**What to produce:**
Exact transcription begins at the first line of the material below and ends with the line holding "won’t do anything"; pictures are skipped.

**Records shown:**
━━━━━━━━━━━━━━━━━━━━━━━━━━━━━━

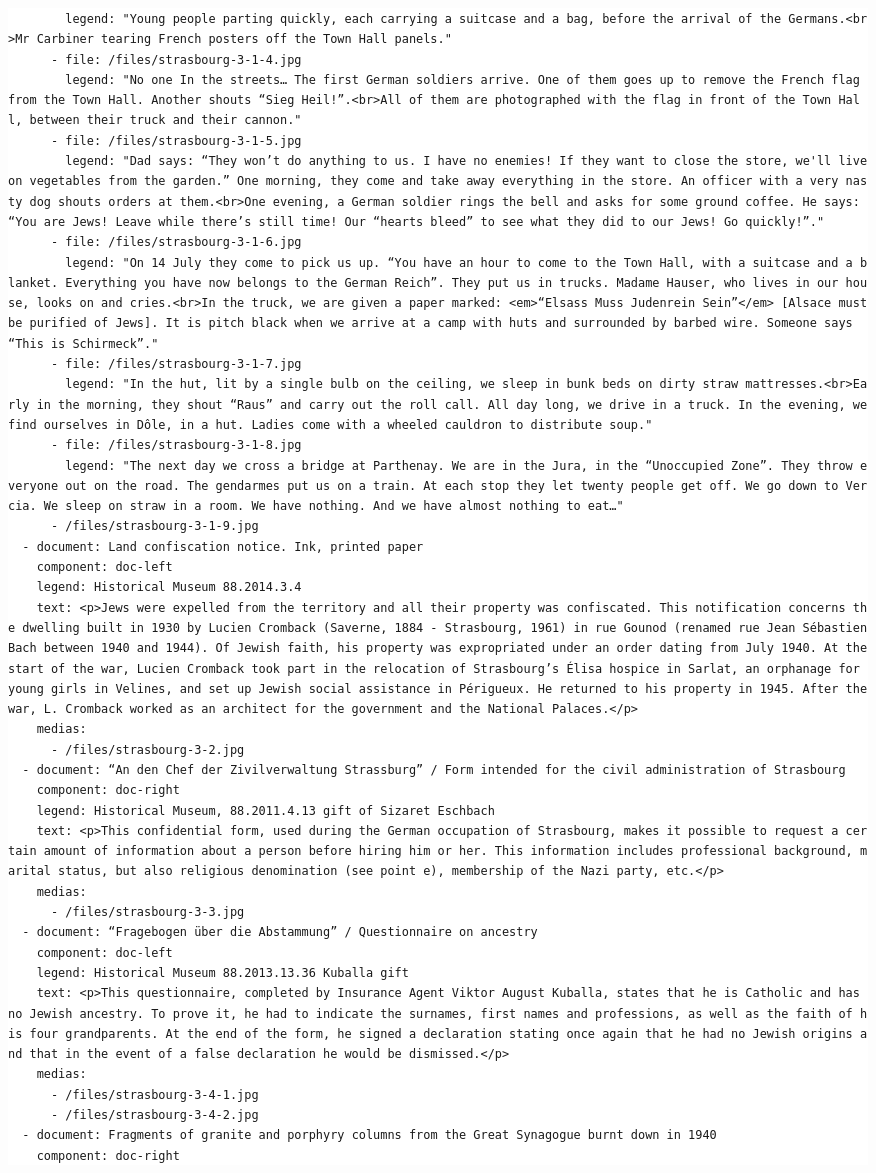             legend: "Young people parting quickly, each carrying a suitcase and a bag, before the arrival of the Germans.<br>Mr Carbiner tearing French posters off the Town Hall panels."
          - file: /files/strasbourg-3-1-4.jpg
            legend: "No one In the streets… The first German soldiers arrive. One of them goes up to remove the French flag from the Town Hall. Another shouts “Sieg Heil!”.<br>All of them are photographed with the flag in front of the Town Hall, between their truck and their cannon."
          - file: /files/strasbourg-3-1-5.jpg
            legend: "Dad says: “They won’t do anything to us. I have no enemies! If they want to close the store, we'll live on vegetables from the garden.” One morning, they come and take away everything in the store. An officer with a very nasty dog shouts orders at them.<br>One evening, a German soldier rings the bell and asks for some ground coffee. He says: “You are Jews! Leave while there’s still time! Our “hearts bleed” to see what they did to our Jews! Go quickly!”."
          - file: /files/strasbourg-3-1-6.jpg
            legend: "On 14 July they come to pick us up. “You have an hour to come to the Town Hall, with a suitcase and a blanket. Everything you have now belongs to the German Reich”. They put us in trucks. Madame Hauser, who lives in our house, looks on and cries.<br>In the truck, we are given a paper marked: <em>“Elsass Muss Judenrein Sein”</em> [Alsace must be purified of Jews]. It is pitch black when we arrive at a camp with huts and surrounded by barbed wire. Someone says “This is Schirmeck”."
          - file: /files/strasbourg-3-1-7.jpg
            legend: "In the hut, lit by a single bulb on the ceiling, we sleep in bunk beds on dirty straw mattresses.<br>Early in the morning, they shout “Raus” and carry out the roll call. All day long, we drive in a truck. In the evening, we find ourselves in Dôle, in a hut. Ladies come with a wheeled cauldron to distribute soup."
          - file: /files/strasbourg-3-1-8.jpg
            legend: "The next day we cross a bridge at Parthenay. We are in the Jura, in the “Unoccupied Zone”. They throw everyone out on the road. The gendarmes put us on a train. At each stop they let twenty people get off. We go down to Vercia. We sleep on straw in a room. We have nothing. And we have almost nothing to eat…"
          - /files/strasbourg-3-1-9.jpg
      - document: Land confiscation notice. Ink, printed paper 
        component: doc-left
        legend: Historical Museum 88.2014.3.4
        text: <p>Jews were expelled from the territory and all their property was confiscated. This notification concerns the dwelling built in 1930 by Lucien Cromback (Saverne, 1884 - Strasbourg, 1961) in rue Gounod (renamed rue Jean Sébastien Bach between 1940 and 1944). Of Jewish faith, his property was expropriated under an order dating from July 1940. At the start of the war, Lucien Cromback took part in the relocation of Strasbourg’s Élisa hospice in Sarlat, an orphanage for young girls in Velines, and set up Jewish social assistance in Périgueux. He returned to his property in 1945. After the war, L. Cromback worked as an architect for the government and the National Palaces.</p>
        medias:
          - /files/strasbourg-3-2.jpg
      - document: “An den Chef der Zivilverwaltung Strassburg” / Form intended for the civil administration of Strasbourg
        component: doc-right
        legend: Historical Museum, 88.2011.4.13 gift of Sizaret Eschbach
        text: <p>This confidential form, used during the German occupation of Strasbourg, makes it possible to request a certain amount of information about a person before hiring him or her. This information includes professional background, marital status, but also religious denomination (see point e), membership of the Nazi party, etc.</p>
        medias:
          - /files/strasbourg-3-3.jpg
      - document: “Fragebogen über die Abstammung” / Questionnaire on ancestry
        component: doc-left
        legend: Historical Museum 88.2013.13.36 Kuballa gift
        text: <p>This questionnaire, completed by Insurance Agent Viktor August Kuballa, states that he is Catholic and has no Jewish ancestry. To prove it, he had to indicate the surnames, first names and professions, as well as the faith of his four grandparents. At the end of the form, he signed a declaration stating once again that he had no Jewish origins and that in the event of a false declaration he would be dismissed.</p>
        medias:
          - /files/strasbourg-3-4-1.jpg
          - /files/strasbourg-3-4-2.jpg
      - document: Fragments of granite and porphyry columns from the Great Synagogue burnt down in 1940
        component: doc-right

━━━━━━━━━━━━━━━━━━━━━━━━━━━━━━

**Expected answer:**
             legend: "Young people parting quickly, each carrying a suitcase and a bag, before the arrival of the Germans.<br>Mr Carbiner tearing French posters off the Town Hall panels."
          - file: /files/strasbourg-3-1-4.jpg
            legend: "No one In the streets… The first German soldiers arrive. One of them goes up to remove the French flag from the Town Hall. Another shouts “Sieg Heil!”.<br>All of them are photographed with the flag in front of the Town Hall, between their truck and their cannon."
          - file: /files/strasbourg-3-1-5.jpg
            legend: "Dad says: “They won’t do anything to us. I have no enemies! If they want to close the store, we'll live on vegetables from the garden.” One morning, they come and take away everything in the store. An officer with a very nasty dog shouts orders at them.<br>One evening, a German soldier rings the bell and asks for some ground coffee. He says: “You are Jews! Leave while there’s still time! Our “hearts bleed” to see what they did to our Jews! Go quickly!”."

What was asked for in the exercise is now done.